教えて!けいゆう先生

手術後には一段とつらい面会制限
患者と家族が容易に会えない日常 外科医・山本 健人

 以前、とある医療ドラマを見ていて、ふと気になったシーンがありました。

 交通事故に遭い、搬送された病院で緊急手術を受けた患者さん。事情を聞きつけたご家族の方が、手術直後に病院にやって来ます。

 ベッドに寝かされた患者さんが、若い主治医とともに手術室から出てきた時、待っていたご家族が慌てた様子で医師に詰め寄ります。

コロナ禍のために、手術後の面会でさえ、制限される状況が続いています【時事通信社】

 「どういうことですか、一体何があったんですか、治療はうまくいったんですか、説明してください!」

 まくし立てるように質問するご家族に、医師が別室でゆっくり説明を始める。そんなシーンでした。

 ◆まず駆け寄る先は

 私はこのシーンを見て、何となく「妙だな」と感じました。

 というのも、手術後にやって来たご家族の方がまず駆け寄る先は、たいてい医師ではなく、患者さんご自身だからです。不安を抱えたご家族の方は、患者さんご本人がどんな様子なのか、意識はしっかりしているのか、会話はできるのか、そのことがまず気になるものです。

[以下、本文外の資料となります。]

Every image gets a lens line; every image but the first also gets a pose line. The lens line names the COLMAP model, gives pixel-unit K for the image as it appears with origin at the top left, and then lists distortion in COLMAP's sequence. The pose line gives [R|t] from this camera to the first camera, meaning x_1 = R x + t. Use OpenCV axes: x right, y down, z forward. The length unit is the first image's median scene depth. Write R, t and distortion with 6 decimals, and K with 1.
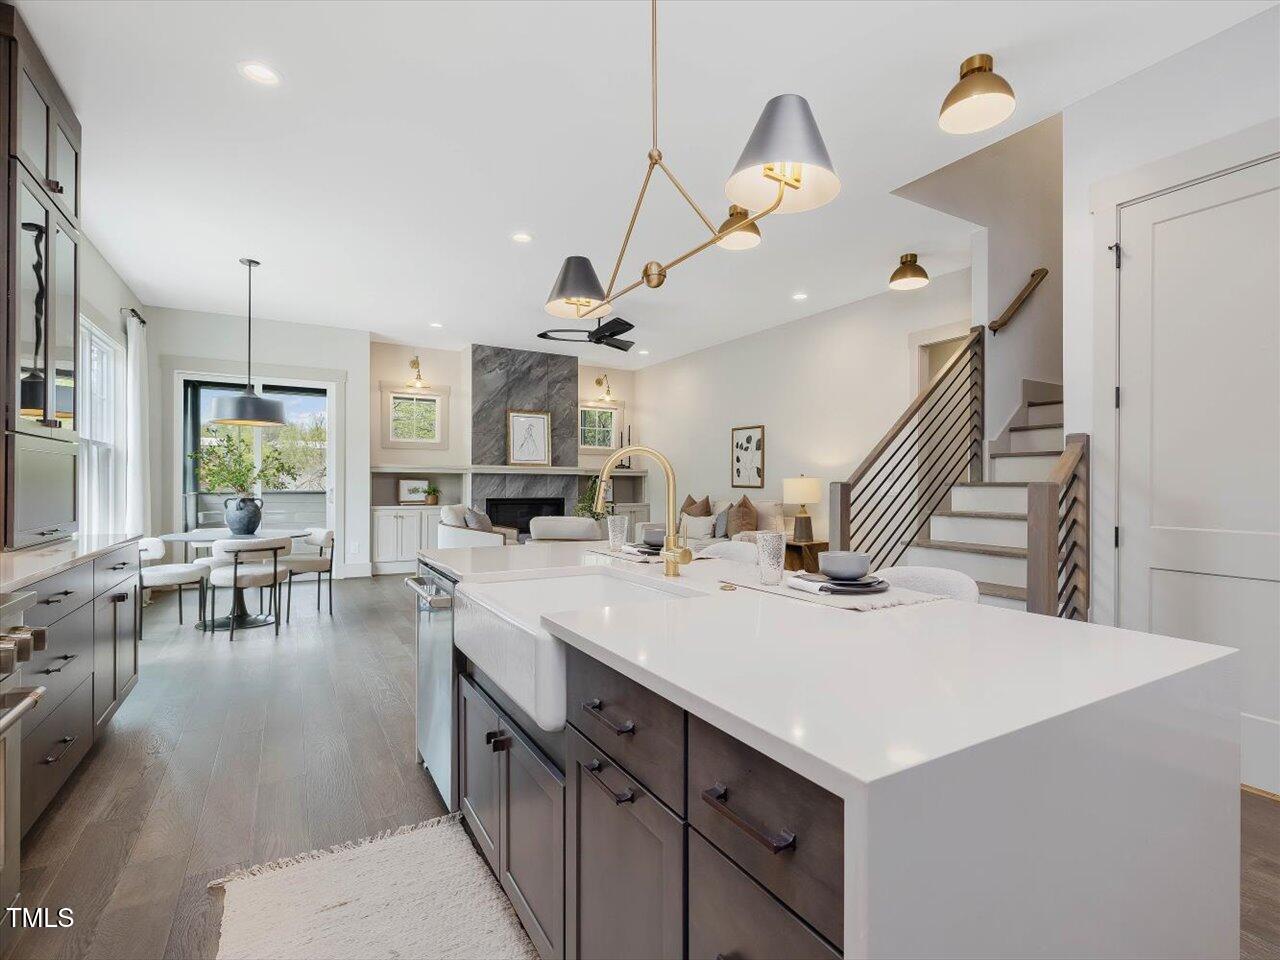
lens RADIAL K [[630.1, 0, 640.0], [0, 630.1, 480.0], [0, 0, 1]] dist [0.007675, 0.000466]
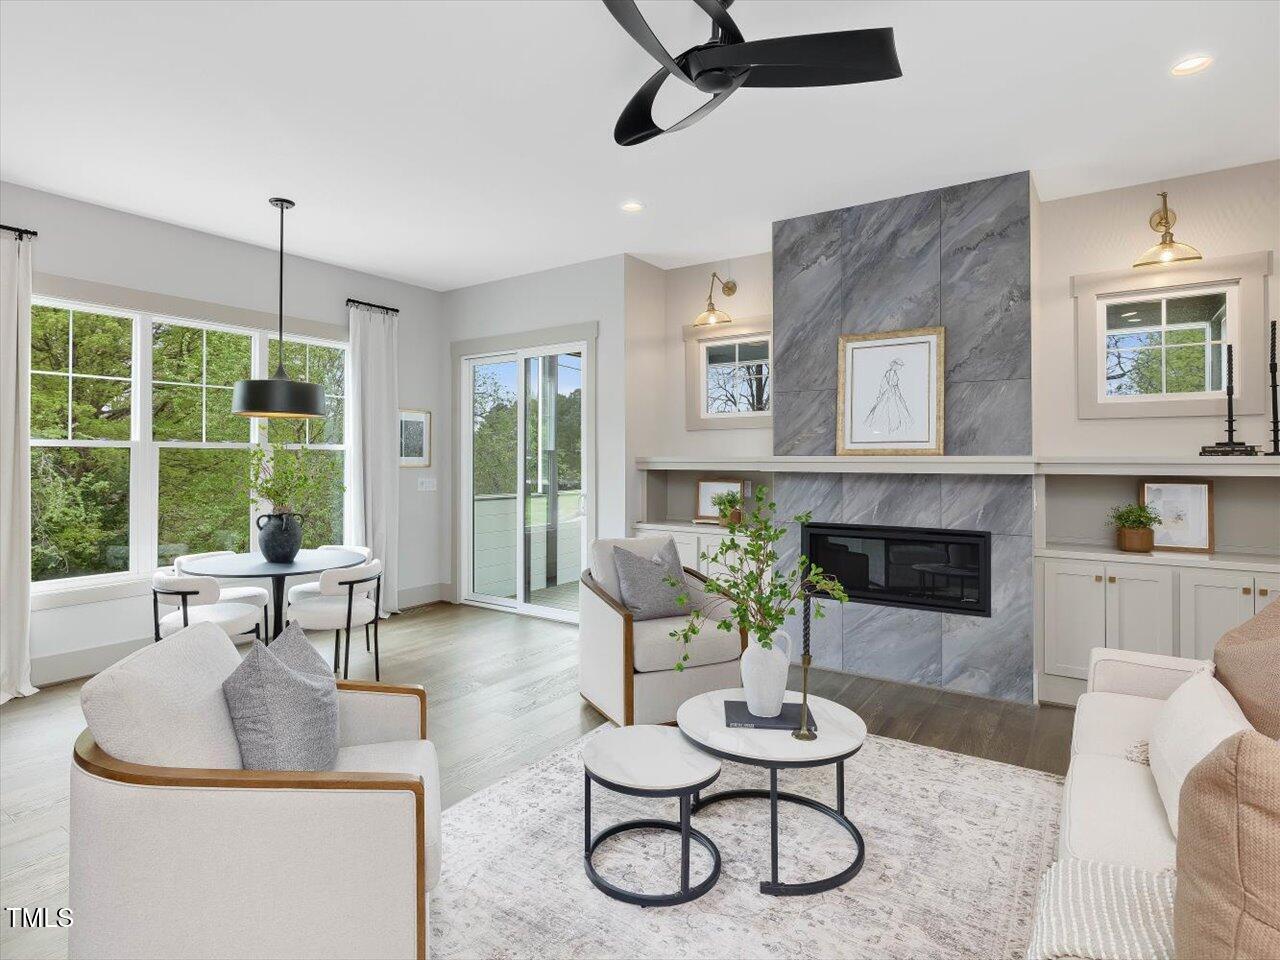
lens RADIAL K [[674.6, 0, 606.5], [0, 674.6, 461.7], [0, 0, 1]] dist [0.000178, -0.000071]
pose [[0.423422, -0.003044, -0.905928, 0.280655], [0.007667, 0.999971, 0.000224, -0.031595], [0.905900, -0.007041, 0.423433, 1.003633]]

 もちろん、ドラマのようなシーンもないわけではありませんし、手術後の様子は人によってさまざまです。しかし、やはり医学的な情報を求める前に、まず患者さんと顔を合わせたい、と考える方は多いだろうと思います。

 実は今、この「家族同士が手術後に顔を合わせる」という大切な行為が難しくなっています。昨年から続く感染症禍において、患者さんがご家族と容易に会えなくなっているからです。

 ◆ひとたび感染すれば

 現在、多くの医療機関で、患者さんとご家族の方の面会が制限されています。

 入院中の患者さんは、さまざまな病気を抱え、一般的に「感染症に対してリスクが高い状態」です。ひとたび感染すると重症化しやすかったり、もともと治療中の病気が悪化する、あるいは治療を中断せざるを得なくなったりする恐れがあります。

 そうした観点から、院外から来られたご家族との面会は、制限せざるを得ない状況にあるのです。

 以前、私自身が初めて全身麻酔手術を受け、手術室から病棟にベッドで運ばれた時、家族が心配そうな表情で私のもとに駆け寄って来たことをおぼろげながら覚えています。

 大切な家族が手術を受ける、というのは、場合によっては自分のこと以上に気を病むものです。手術後、顔を見て安心したい、そう思う方は大勢いらっしゃると思います。

 感染症禍が落ち着き、ご家族同士が顔を合わせて喜びを共有できる、そんな日常が早く戻ればと願います。

(了)

 山本 健人(やまもと・たけひと) 医師・医学博士。2010年京都大学医学部卒業。外科専門医、消化器病専門医、消化器外科専門医、感染症専門医、がん治療認定医、ICD(感染管理医師)など。Yahoo!ニュース個人オーサー。「外科医けいゆう」のペンネームで医療情報サイト「外科医の視点」を運営し、開設3年で1000万PV超。各地で一般向け講演なども精力的に行っている。著書に「医者と病院をうまく使い倒す34の心得」(KADOKAWA)、「がんと癌は違います 知っているようで知らない医学の言葉55 (幻冬舎)」など多数。